:: SHORT PROBLEM 1 ::
How would you render this sentence from the message on case sensitivity in Spanish: "The need to specify lexical equivalence of strings is an important capability missing from SGML."
:: SHORT PROBLEM 2 ::
Can you reproduce everything in the message on case sensitivity from "RE: A note on" down to "SGML97++ I suspect:-(...)", changing "mapping" to "correspondence" wherever it occurs?

RE: A note on case sensitivity from Gavin Nicol on 1996-10-28 (w3c-sgml-wg@w3.org from October 1996)

From: Gavin Nicol <gtn@ebt.com>
Date: Mon, 28 Oct 1996 11:08:01 -0500
To: mtbryan@sgml.u-net.com
CC: gkholman@microstar.com, w3c-sgml-wg@w3.org
Message-Id: <199610281608.LAA07089@nathaniel.ebt>

>Even then they have not looked beyond the existing SGML case
>of 1:1 mapping. You only have to consider the mapping for &szlig; to
>understand that 1:1 is not sufficient for 10646. In fact a general m:m
>solution is needed to cope with all the quirks of all languages. (But this
>must wait for SGML97++ I suspect:-(...)

The need to specify lexical equivalence of strings is an important
capability missing from SGML. Rick and I've talked about this many
times.

>The point is that we need to be able to build composite documents from
>entities that have their own language-sets. At present SGML does not allow
>for this because of the rules about shared character sets. HMTL forbids it
>due to character set restrictions and its inability to reference
>entities. I would like those developing XML to consider the language
>question from day one, rather than as an add-on, and to consider it
>with respect to whether we need a better way to intergrate data
>entities so that we can prepare compound multilingual documents
>logically.

This is why I suggested ISO 10646. using this we should be able to
do something like:

  <XML>
  <DIV LANG="en.uk">
  &english;
  </DIV>
  <DIV LANG="ja">
  &japanese;
  </DIV>
  <DIV LANG="zh">
  &chinese;
  </DIV>
  </XML>

and even if the entities are in different encodings, parse, and
process the document.

Received on Monday, 28 October 1996 11:11:15 UTC

:: ENTRIES ::
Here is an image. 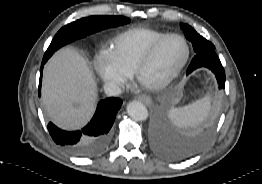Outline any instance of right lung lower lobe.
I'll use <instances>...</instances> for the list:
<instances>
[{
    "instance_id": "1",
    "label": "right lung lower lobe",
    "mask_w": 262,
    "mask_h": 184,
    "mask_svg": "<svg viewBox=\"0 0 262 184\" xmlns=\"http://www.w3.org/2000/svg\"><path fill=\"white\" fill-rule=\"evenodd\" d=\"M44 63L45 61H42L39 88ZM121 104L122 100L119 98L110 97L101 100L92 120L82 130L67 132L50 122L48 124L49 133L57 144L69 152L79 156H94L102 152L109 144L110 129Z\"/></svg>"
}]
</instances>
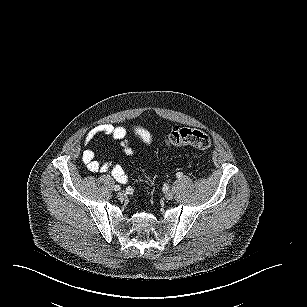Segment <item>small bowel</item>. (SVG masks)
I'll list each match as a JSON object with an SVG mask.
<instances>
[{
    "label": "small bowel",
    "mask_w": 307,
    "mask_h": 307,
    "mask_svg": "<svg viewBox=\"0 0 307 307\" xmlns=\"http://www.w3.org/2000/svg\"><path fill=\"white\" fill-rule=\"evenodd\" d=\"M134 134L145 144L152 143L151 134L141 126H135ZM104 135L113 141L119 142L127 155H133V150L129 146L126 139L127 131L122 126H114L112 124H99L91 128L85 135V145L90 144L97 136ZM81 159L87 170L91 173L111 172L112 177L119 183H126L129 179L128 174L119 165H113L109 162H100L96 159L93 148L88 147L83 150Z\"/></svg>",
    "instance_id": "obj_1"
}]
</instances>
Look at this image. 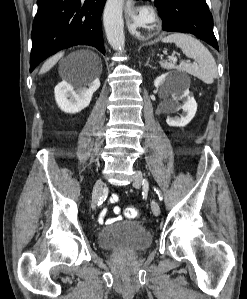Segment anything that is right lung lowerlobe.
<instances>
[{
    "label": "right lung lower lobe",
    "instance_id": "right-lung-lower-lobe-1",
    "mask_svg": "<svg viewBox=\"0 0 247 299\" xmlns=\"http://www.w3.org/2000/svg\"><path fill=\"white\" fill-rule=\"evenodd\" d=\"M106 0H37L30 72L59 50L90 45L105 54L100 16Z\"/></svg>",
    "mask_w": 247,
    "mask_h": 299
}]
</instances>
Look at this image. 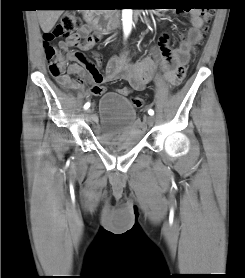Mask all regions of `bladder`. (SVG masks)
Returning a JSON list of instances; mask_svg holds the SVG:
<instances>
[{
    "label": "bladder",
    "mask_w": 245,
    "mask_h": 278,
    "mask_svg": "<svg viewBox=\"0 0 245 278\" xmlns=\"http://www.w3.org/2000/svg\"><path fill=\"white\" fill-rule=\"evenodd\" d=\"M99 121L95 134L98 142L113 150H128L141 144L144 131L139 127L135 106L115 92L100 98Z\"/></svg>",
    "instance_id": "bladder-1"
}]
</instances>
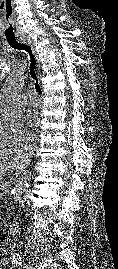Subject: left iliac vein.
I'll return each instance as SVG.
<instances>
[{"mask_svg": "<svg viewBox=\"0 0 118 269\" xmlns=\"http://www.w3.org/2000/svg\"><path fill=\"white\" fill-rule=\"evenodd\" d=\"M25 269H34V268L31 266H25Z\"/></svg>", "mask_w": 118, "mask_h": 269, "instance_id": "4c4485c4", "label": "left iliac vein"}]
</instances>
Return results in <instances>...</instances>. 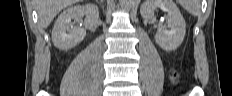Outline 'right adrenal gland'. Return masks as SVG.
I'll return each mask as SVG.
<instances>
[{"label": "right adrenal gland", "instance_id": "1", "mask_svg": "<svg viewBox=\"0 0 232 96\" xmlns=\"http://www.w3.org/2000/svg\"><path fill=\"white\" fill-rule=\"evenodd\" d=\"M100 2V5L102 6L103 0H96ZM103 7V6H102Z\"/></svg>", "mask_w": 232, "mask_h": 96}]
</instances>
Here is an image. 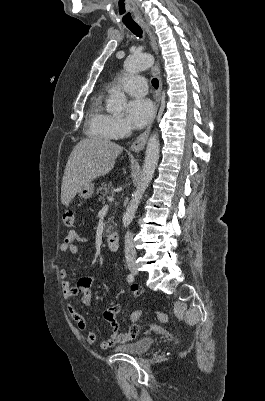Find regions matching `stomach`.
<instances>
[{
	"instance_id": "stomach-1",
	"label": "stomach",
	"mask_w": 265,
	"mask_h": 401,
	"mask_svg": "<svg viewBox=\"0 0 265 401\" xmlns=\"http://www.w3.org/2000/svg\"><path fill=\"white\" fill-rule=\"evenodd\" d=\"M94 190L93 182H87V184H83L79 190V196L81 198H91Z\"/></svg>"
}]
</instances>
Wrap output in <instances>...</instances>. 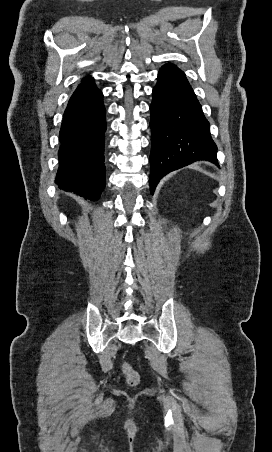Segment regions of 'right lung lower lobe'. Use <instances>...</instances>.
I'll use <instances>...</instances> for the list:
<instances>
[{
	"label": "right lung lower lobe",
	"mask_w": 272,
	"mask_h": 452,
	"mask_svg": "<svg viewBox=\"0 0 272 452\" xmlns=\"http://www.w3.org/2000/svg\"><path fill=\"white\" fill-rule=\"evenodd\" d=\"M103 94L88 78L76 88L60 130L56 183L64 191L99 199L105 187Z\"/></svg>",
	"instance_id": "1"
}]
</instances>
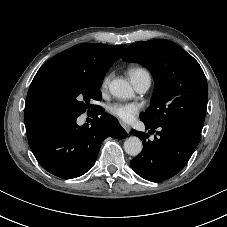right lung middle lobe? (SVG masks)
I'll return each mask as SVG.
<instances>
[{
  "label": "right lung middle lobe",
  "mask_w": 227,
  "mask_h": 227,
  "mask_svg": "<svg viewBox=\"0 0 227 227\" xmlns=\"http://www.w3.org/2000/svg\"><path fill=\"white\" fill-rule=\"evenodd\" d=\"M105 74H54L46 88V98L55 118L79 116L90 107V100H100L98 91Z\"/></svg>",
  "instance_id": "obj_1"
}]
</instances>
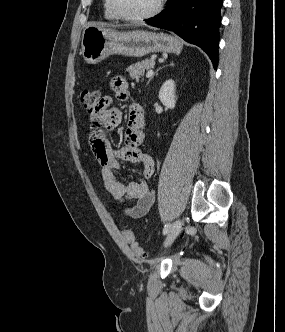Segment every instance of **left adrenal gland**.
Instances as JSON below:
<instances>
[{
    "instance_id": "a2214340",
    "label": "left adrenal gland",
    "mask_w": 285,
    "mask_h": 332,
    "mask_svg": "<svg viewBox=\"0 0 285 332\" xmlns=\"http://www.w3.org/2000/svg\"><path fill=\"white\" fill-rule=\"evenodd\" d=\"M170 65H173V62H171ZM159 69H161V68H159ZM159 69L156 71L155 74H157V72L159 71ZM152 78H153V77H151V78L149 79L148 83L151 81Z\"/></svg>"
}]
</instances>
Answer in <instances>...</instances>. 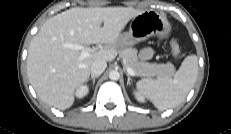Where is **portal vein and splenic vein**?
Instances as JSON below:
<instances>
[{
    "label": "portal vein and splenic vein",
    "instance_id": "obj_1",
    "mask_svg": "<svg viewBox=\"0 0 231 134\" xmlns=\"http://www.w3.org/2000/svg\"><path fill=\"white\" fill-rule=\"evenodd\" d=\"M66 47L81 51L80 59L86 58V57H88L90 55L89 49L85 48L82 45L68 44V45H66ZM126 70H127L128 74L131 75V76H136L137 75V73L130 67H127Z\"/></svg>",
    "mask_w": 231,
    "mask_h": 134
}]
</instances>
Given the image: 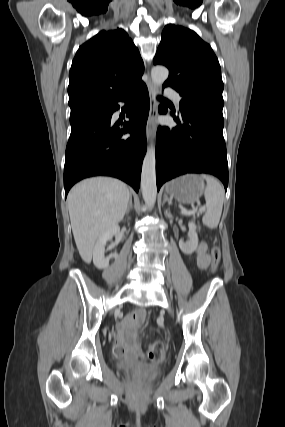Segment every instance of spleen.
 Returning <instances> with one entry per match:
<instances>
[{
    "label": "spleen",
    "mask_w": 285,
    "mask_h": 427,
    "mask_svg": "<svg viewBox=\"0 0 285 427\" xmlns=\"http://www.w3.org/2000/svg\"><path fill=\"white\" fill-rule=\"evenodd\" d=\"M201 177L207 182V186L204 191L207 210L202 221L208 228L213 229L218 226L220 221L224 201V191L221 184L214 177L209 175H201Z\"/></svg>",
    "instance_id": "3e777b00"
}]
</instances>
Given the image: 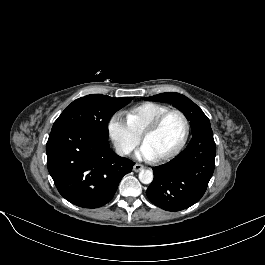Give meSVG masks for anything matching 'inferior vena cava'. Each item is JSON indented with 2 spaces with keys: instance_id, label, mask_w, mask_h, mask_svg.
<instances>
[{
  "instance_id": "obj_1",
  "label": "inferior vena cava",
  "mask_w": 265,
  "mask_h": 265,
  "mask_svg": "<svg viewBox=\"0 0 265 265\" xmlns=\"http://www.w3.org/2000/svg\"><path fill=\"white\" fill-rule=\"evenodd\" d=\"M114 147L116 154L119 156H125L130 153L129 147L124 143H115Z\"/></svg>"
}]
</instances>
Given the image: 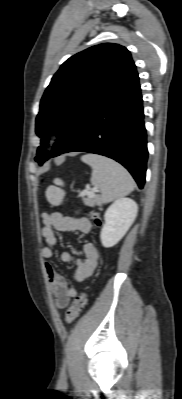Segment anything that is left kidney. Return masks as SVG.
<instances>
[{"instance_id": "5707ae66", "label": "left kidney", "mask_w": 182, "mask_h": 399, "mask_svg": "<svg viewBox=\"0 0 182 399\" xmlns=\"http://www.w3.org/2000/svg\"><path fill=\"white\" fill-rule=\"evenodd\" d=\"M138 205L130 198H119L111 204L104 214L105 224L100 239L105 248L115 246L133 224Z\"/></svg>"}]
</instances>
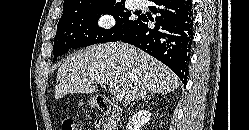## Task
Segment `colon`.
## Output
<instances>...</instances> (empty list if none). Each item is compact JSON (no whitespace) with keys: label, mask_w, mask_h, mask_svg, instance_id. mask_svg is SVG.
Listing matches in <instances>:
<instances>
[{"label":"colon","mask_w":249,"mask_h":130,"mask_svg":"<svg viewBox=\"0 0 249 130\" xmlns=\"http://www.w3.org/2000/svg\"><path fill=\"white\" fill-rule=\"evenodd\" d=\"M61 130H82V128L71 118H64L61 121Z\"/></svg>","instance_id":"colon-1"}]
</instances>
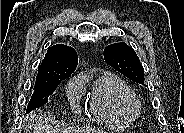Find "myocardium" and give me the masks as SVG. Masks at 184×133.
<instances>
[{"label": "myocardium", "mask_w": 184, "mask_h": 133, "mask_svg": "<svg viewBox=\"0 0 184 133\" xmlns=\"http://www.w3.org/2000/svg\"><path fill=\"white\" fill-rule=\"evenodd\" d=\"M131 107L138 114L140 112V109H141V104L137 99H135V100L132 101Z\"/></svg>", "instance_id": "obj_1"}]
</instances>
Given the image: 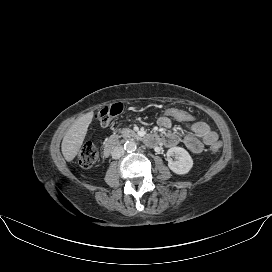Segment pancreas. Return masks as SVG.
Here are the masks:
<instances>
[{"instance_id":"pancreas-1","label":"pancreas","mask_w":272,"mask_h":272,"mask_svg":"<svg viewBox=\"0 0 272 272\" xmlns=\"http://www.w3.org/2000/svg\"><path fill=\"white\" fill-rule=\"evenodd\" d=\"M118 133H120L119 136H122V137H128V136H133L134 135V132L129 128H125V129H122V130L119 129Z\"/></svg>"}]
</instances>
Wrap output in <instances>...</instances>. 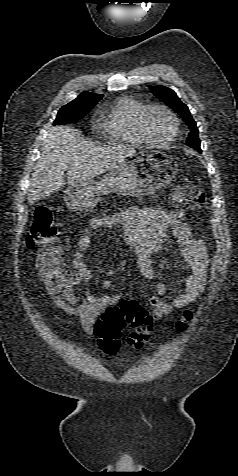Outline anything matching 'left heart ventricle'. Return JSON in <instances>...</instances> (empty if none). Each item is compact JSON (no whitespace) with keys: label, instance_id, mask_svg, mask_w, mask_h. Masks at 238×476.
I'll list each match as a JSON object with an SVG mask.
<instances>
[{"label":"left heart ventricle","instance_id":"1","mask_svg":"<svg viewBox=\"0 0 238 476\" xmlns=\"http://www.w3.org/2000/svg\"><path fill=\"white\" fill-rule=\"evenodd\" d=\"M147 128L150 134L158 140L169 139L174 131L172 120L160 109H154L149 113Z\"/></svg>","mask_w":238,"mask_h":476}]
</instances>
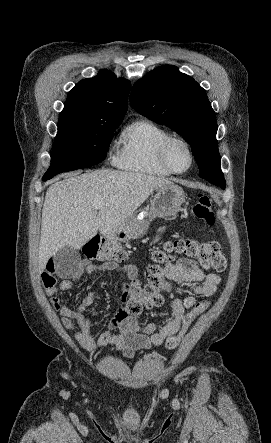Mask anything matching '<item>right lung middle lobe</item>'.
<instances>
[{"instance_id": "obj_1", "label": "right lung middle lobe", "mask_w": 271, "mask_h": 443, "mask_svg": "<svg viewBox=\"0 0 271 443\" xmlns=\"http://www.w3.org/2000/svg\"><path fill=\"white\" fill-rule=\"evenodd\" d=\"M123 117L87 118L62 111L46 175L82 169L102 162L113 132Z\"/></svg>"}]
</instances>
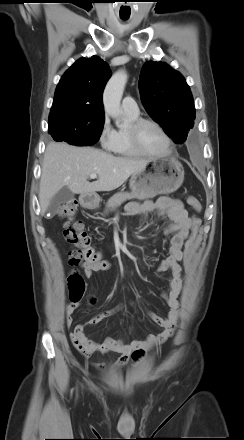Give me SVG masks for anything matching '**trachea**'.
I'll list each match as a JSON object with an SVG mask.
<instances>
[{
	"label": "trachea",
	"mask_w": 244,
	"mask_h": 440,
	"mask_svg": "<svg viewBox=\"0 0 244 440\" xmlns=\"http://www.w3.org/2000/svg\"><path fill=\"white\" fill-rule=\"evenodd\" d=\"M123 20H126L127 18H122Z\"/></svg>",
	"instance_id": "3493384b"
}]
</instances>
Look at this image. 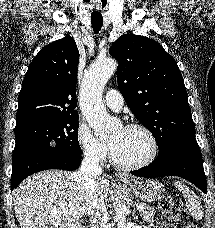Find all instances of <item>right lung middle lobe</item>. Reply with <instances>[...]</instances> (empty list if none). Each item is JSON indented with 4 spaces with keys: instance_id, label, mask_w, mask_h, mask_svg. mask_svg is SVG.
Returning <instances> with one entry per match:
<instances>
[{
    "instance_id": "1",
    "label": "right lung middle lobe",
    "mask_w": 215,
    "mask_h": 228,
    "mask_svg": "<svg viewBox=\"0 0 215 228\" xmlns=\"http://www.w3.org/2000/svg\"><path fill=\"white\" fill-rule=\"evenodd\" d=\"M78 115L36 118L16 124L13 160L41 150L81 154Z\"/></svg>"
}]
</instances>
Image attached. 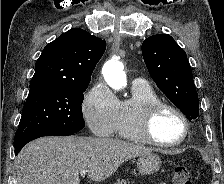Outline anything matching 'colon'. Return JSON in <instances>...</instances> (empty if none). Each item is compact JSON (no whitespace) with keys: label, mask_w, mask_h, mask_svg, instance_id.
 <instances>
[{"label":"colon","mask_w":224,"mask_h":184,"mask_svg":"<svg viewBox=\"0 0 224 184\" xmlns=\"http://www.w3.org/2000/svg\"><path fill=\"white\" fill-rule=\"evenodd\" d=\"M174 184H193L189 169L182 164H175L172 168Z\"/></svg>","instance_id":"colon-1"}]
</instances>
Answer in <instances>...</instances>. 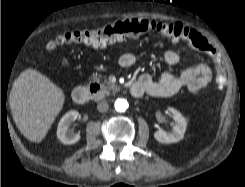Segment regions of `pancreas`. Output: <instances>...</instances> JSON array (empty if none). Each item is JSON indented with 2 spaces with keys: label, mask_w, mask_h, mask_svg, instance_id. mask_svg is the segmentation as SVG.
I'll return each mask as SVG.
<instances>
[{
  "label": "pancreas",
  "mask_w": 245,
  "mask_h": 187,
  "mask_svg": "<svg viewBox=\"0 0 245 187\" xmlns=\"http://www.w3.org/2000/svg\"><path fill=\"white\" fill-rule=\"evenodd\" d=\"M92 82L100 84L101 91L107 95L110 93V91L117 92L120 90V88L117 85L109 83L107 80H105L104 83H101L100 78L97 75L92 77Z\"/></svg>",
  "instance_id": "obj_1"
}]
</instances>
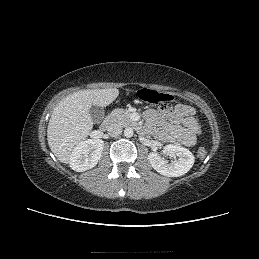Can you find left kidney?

:: TASK OUTPUT 1 ::
La necesidad de especificar la equivalencia léxica de las cadenas es una capacidad importante que le falta a SGML.

:: TASK OUTPUT 2 ::
RE: A note on case sensitivity from Gavin Nicol on 1996-10-28 (w3c-sgml-wg@w3.org from October 1996)

From: Gavin Nicol <gtn@ebt.com>
Date: Mon, 28 Oct 1996 11:08:01 -0500
To: mtbryan@sgml.u-net.com
CC: gkholman@microstar.com, w3c-sgml-wg@w3.org
Message-Id: <199610281608.LAA07089@nathaniel.ebt>

>Even then they have not looked beyond the existing SGML case
>of 1:1 correspondence. You only have to consider the correspondence for &szlig; to
>understand that 1:1 is not sufficient for 10646. In fact a general m:m
>solution is needed to cope with all the quirks of all languages. (But this
>must wait for SGML97++ I suspect:-(...)